[Work instructions]: Your task is to filter the entries and copy every line containing the string "casing".

### Supplied material ###

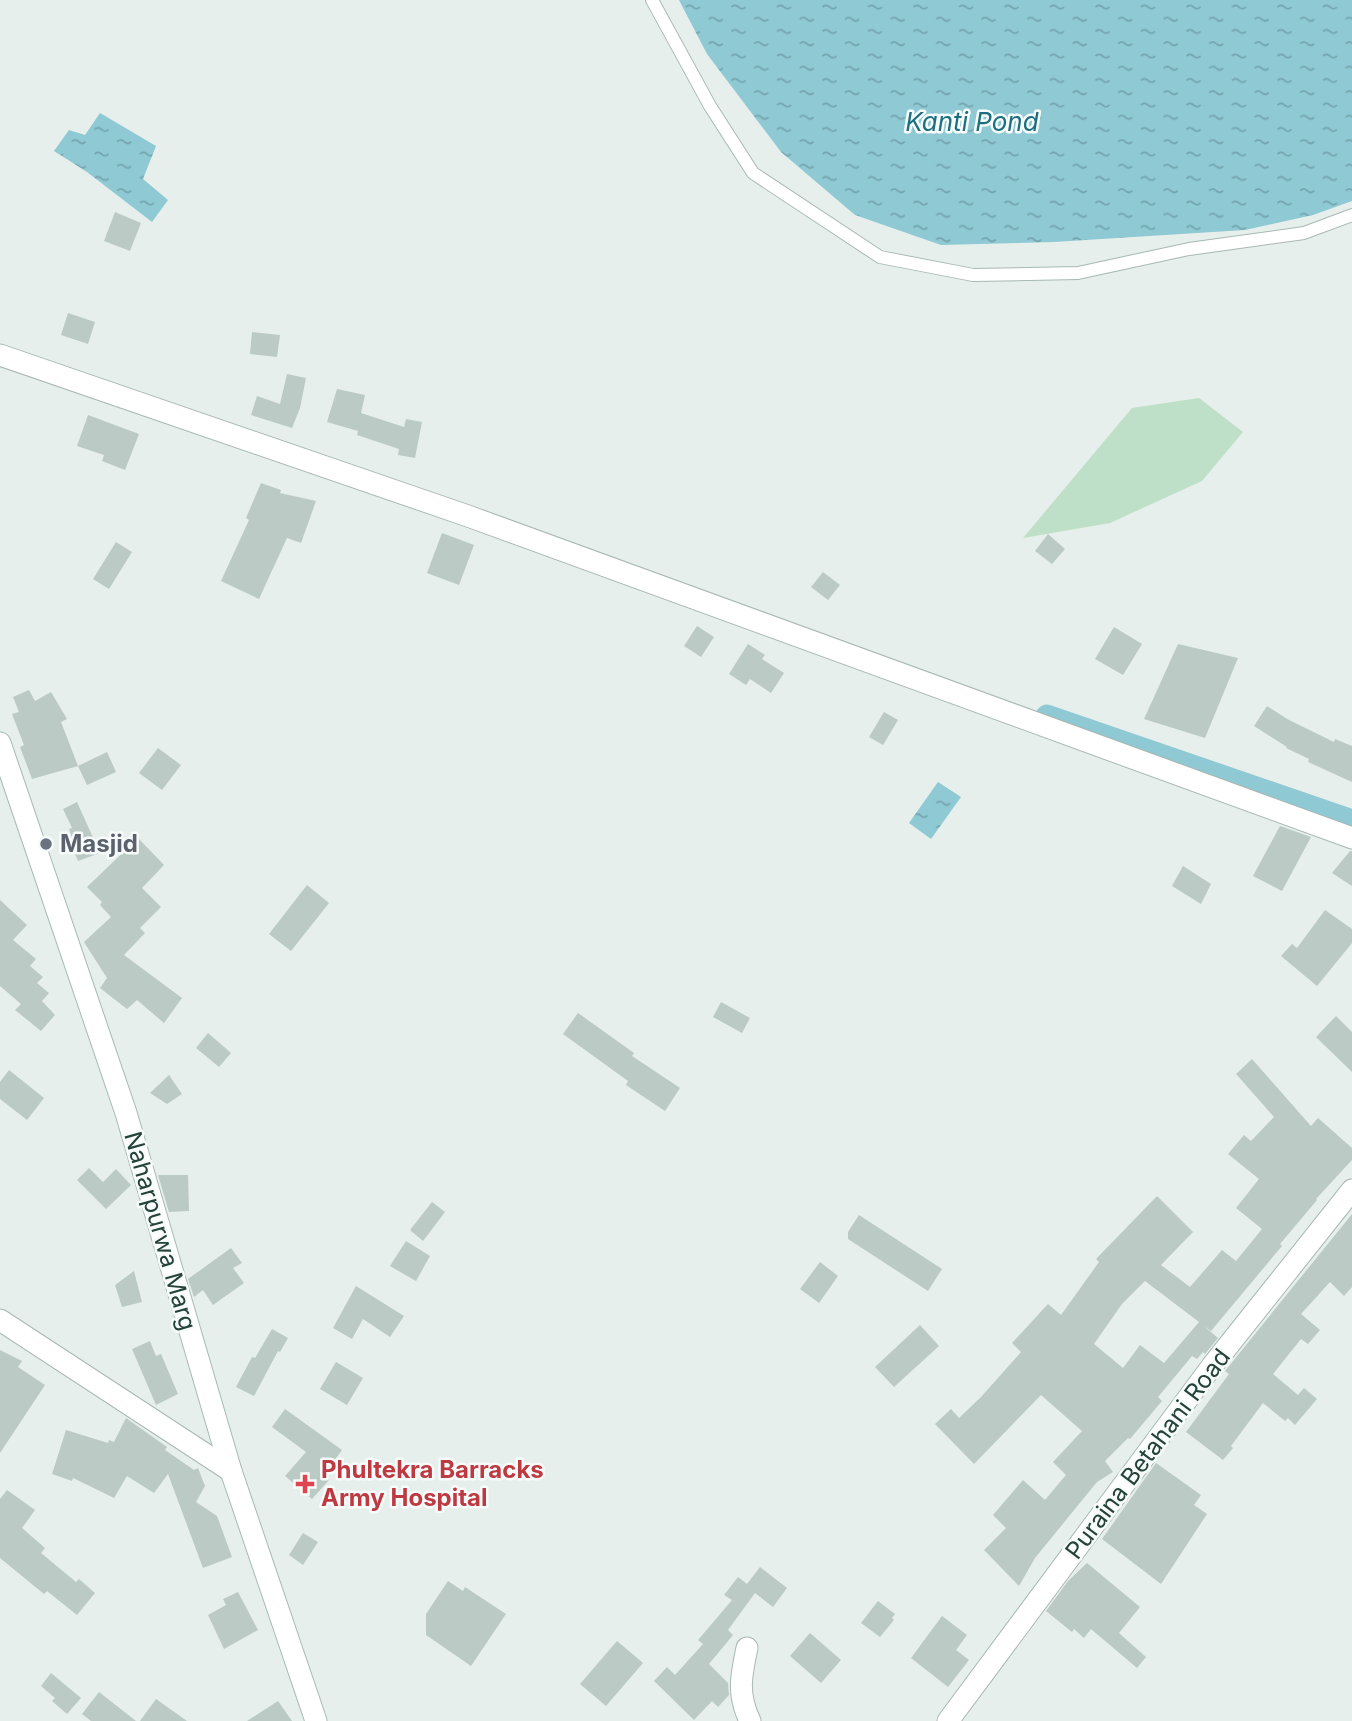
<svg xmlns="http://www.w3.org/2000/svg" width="1352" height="1721" font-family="Inter,sans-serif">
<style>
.grass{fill:#bfe0c8}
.water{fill:url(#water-ripples)}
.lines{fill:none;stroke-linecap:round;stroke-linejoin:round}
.canal{stroke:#8ec9d4;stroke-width:23}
.building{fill:#bbcac4;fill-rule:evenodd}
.service-casing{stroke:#a8b8b2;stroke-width:14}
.minor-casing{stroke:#a8b8b2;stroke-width:23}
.tertiary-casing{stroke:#a8b8b2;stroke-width:23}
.secondary-casing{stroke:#a4bbb3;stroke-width:23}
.service{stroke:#fff;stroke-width:12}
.minor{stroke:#fff;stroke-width:21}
.tertiary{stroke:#fff;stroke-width:21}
.secondary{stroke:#fff;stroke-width:21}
.worship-dot{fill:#6b7280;stroke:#f7fbf9;stroke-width:2.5}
.health-dot{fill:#e0444e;stroke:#f7fbf9;stroke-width:2.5}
.labels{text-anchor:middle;stroke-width:5;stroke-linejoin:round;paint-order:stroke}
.worship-label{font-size:24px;font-weight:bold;fill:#5b616d;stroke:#f7fbf9;text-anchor:start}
.street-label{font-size:24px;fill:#24423a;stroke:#f7fbf9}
.health-label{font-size:24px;font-weight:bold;fill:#be3a42;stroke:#f7fbf9;text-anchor:start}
.water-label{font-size:26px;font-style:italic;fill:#1c6f80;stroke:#f7fbf9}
</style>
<defs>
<pattern id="water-ripples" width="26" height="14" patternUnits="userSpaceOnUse" patternTransform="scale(1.75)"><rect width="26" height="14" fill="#8ec9d4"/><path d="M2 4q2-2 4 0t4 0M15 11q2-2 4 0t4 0" fill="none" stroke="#74a5ad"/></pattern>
</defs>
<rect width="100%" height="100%" fill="#e6efeb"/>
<path class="grass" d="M1199,398L1243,432L1202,481L1110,523L1023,538L1132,408Z"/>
<g class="water">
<path d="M679,0H1352V201L1313,215L1245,230L1054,242L941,245L855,215L781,152L707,54Z"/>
<path d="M100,113L156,146L143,179L168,200L152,222L87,172L54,151L69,130L85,135Z"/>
<path d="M938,782L961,797L931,839L909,823Z"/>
</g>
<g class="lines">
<path class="canal" d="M1047,716L1352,821"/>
</g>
<g class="building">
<path d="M115,212L141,223L130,251L104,241Z"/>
<path d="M68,313L95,322L88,344L61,335Z"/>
<path d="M252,332L280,335L277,357L250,354Z"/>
<path d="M287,374L306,378L300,408L292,428L251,415L257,396L280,404Z"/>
<path d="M337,389L365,395L361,413L404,427L406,419L422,422L415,458L398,455L399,449L357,435L358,431L327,422Z"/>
<path d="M88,415L139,434L125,470L102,461L104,455L77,446Z"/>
<path d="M261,483L281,490L280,493L316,501L301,543L287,538L259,599L221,581L249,520L246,518Z"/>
<path d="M442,533L474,545L459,585L427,573Z"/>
<path d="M1048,534L1065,549L1052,564L1035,551Z"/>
<path d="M116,542L132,552L109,589L93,579Z"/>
<path d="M823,572L840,585L828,600L811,587Z"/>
<path d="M697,626L714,637L701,657L684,646Z"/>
<path d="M1114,627L1142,644L1123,675L1095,659Z"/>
<path d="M748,644L765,655L762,659L784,673L771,693L750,679L746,685L729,674Z"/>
<path d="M1178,644L1238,658L1205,738L1144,719Z"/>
<path d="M29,690L35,701L51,692L67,719L61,722L78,766L32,779L20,747L24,745L12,714L19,712L13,697Z"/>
<path d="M1267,706L1289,720L1334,742L1335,739L1352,746V782L1308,762L1309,759L1286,748L1287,747L1254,726Z"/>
<path d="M884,712L898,720L883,745L869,737Z"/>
<path d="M158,748L181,765L162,790L139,773Z"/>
<path d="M107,752L116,772L87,785L78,766Z"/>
<path d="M77,802L100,853L78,861L69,839L72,838L69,829L72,828L63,809Z"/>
<path d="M1280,826L1311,837L1282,891L1253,876Z"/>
<path d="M138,838L164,865L142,888L161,907L140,928L145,933L124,955L182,998L164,1023L137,1000L127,1009L100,988L107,978L84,942L111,917L100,905L102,902L87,887Z"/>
<path d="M1350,851H1352V886L1332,873Z"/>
<path d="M1183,866L1211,884L1201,904L1172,886Z"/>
<path d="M307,885L329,903L291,951L269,934Z"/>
<path d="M0,900L27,925L13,940L36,959L30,966L43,977L37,983L49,993L42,1001L55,1015L41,1031L15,1010L21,1004L0,986Z"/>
<path d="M1325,910L1352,929V943L1317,986L1281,956L1292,944L1297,948Z"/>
<path d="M721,1002L750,1018L742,1033L713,1017Z"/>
<path d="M578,1013L634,1053L632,1056L680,1088L665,1111L626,1085L628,1081L563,1034Z"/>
<path d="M1336,1016L1352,1032V1072L1316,1037Z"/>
<path d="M208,1033L231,1053L219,1067L196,1048Z"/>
<path d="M1252,1059L1311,1126L1318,1118L1352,1148V1160L1316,1199L1317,1200L1280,1244L1282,1246L1211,1331L1204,1326L1218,1338L1205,1354L1203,1352L1197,1359L1192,1356L1158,1397L1162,1401L1130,1439L1128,1438L1105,1461L1113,1472L1097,1482L1035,1558L1019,1586L984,1550L1006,1528L993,1515L1023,1480L1045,1500L1066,1475L1053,1462L1082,1431L1041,1395L974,1464L935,1424L951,1409L959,1418L981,1397L1021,1352L1012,1343L1048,1304L1061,1315L1099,1262L1096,1259L1157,1196L1193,1232L1161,1265L1190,1287L1222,1250L1236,1261L1262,1229L1236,1208L1259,1179L1228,1154L1244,1135L1251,1141L1274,1117L1236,1074ZM1145,1281L1199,1322L1164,1363L1140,1345L1123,1368L1094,1344L1122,1304Z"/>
<path d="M9,1070L44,1098L27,1120L0,1099V1082Z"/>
<path d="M169,1075L182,1094L167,1104L150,1093Z"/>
<path d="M89,1168L103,1182L116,1169L131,1185L106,1209L77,1180Z"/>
<path d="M158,1175H188L189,1211L169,1212Z"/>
<path d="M432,1202L445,1212L423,1241L410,1230Z"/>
<path d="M1352,1214V1287L1344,1296L1330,1282L1301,1314L1320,1330L1308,1344L1301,1339L1273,1374L1298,1395L1304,1388L1317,1399L1295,1425L1288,1418L1285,1421L1263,1403L1231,1446L1233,1448L1223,1460L1186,1432L1229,1374L1225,1371Z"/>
<path d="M859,1215L942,1269L928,1291L848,1239V1232Z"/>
<path d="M406,1241L430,1256L416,1281L390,1266Z"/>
<path d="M231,1248L242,1263L233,1268L244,1283L213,1305L203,1290L194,1297L188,1279Z"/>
<path d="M820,1262L838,1276L819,1303L800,1289Z"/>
<path d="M134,1271L142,1302L122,1307L115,1285Z"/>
<path d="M356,1286L404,1316L390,1337L363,1319L352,1339L333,1328Z"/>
<path d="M920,1325L939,1346L894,1387L875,1367Z"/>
<path d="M272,1329L288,1338L280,1352L278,1351L254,1396L236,1387L252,1357L255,1358Z"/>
<path d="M150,1341L156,1356L161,1354L178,1394L156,1405L132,1349Z"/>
<path d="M0,1350L22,1361L18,1367L45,1385L0,1453Z"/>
<path d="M336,1362L363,1378L347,1405L320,1389Z"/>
<path d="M285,1409L342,1450L324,1475L329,1480L312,1499L285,1476L306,1452L272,1427Z"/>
<path d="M126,1418L167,1447L165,1450L194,1470L198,1468L205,1486L196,1502L217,1516L232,1557L203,1568L168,1474L154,1493L127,1476L114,1498L73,1478L72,1481L52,1474L66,1430L108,1443L109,1440L114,1442Z"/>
<path d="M1156,1463L1201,1495L1194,1505L1207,1514L1161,1584L1102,1539Z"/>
<path d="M7,1490L35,1510L22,1528L45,1548L41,1553L76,1582L79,1579L95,1593L77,1615L47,1591L44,1594L0,1558V1499Z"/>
<path d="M303,1533L318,1542L303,1565L289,1555Z"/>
<path d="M1087,1563L1140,1607L1119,1633L1146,1657L1137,1668L1091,1629L1084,1638L1074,1629L1072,1632L1046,1611L1068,1581Z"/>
<path d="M760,1567L787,1588L773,1607L755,1593L728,1630L733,1635L709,1664L728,1683L729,1695L718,1707L712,1701L694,1720L654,1681L667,1667L675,1675L703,1644L698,1640L732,1600L724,1595L738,1577L747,1584Z"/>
<path d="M448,1581L463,1591L465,1587L506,1614L471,1666L426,1635V1614Z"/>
<path d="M238,1592L258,1630L224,1649L208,1615L226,1605L223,1599Z"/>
<path d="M878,1601L895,1614L892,1618L894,1620L880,1637L861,1623Z"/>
<path d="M942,1616L967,1635L956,1650L969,1660L948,1687L911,1658Z"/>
<path d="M810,1633L841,1660L821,1683L790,1656Z"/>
<path d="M617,1641L643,1663L606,1706L580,1684Z"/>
<path d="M51,1673L81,1698L67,1714L52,1701L55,1698L41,1686Z"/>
<path d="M99,1692L136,1721H91L82,1714Z"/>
<path d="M156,1699L187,1721H140Z"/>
<path d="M278,1701L292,1721H247Z"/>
</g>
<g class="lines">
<defs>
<path id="service" d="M652,0L710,106L753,173L880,257L973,275L1078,273L1189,249L1304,233L1352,215"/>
<g id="minor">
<path d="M0,355L468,516L1352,838"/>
<path d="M0,1320L231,1471"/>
<path d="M747,1648C741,1676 737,1694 750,1721"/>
</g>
<path id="tertiary" d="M948,1721L1212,1366L1352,1190"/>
<path id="secondary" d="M0,743L126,1113L231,1471L316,1721"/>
</defs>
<use href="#service" class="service-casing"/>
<use href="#minor" class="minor-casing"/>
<use href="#tertiary" class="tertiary-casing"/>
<use href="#secondary" class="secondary-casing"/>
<use href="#service" class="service"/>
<use href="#minor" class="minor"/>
<use href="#tertiary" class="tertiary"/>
<use href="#secondary" class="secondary"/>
</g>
<circle class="worship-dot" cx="46" cy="844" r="7"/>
<path class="health-dot" d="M301.5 1473.5h7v7h7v7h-7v7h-7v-7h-7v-7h7z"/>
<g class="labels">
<g class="worship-label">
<text x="60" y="852">Masjid</text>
</g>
<g class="street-label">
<text transform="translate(160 1231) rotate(74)" y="8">Naharpurwa Marg</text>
<text transform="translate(1148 1454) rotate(-53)" y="8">Puraina Betahani Road</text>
</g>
<g class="health-label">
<text x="321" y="1478">Phultekra Barracks<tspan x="321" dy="28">Army Hospital</tspan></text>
</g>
<g class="water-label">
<text x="972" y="131">Kanti Pond</text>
</g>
</g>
</svg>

###

[Task response]:
.service-casing{stroke:#a8b8b2;stroke-width:14}
.minor-casing{stroke:#a8b8b2;stroke-width:23}
.tertiary-casing{stroke:#a8b8b2;stroke-width:23}
.secondary-casing{stroke:#a4bbb3;stroke-width:23}
<use href="#service" class="service-casing"/>
<use href="#minor" class="minor-casing"/>
<use href="#tertiary" class="tertiary-casing"/>
<use href="#secondary" class="secondary-casing"/>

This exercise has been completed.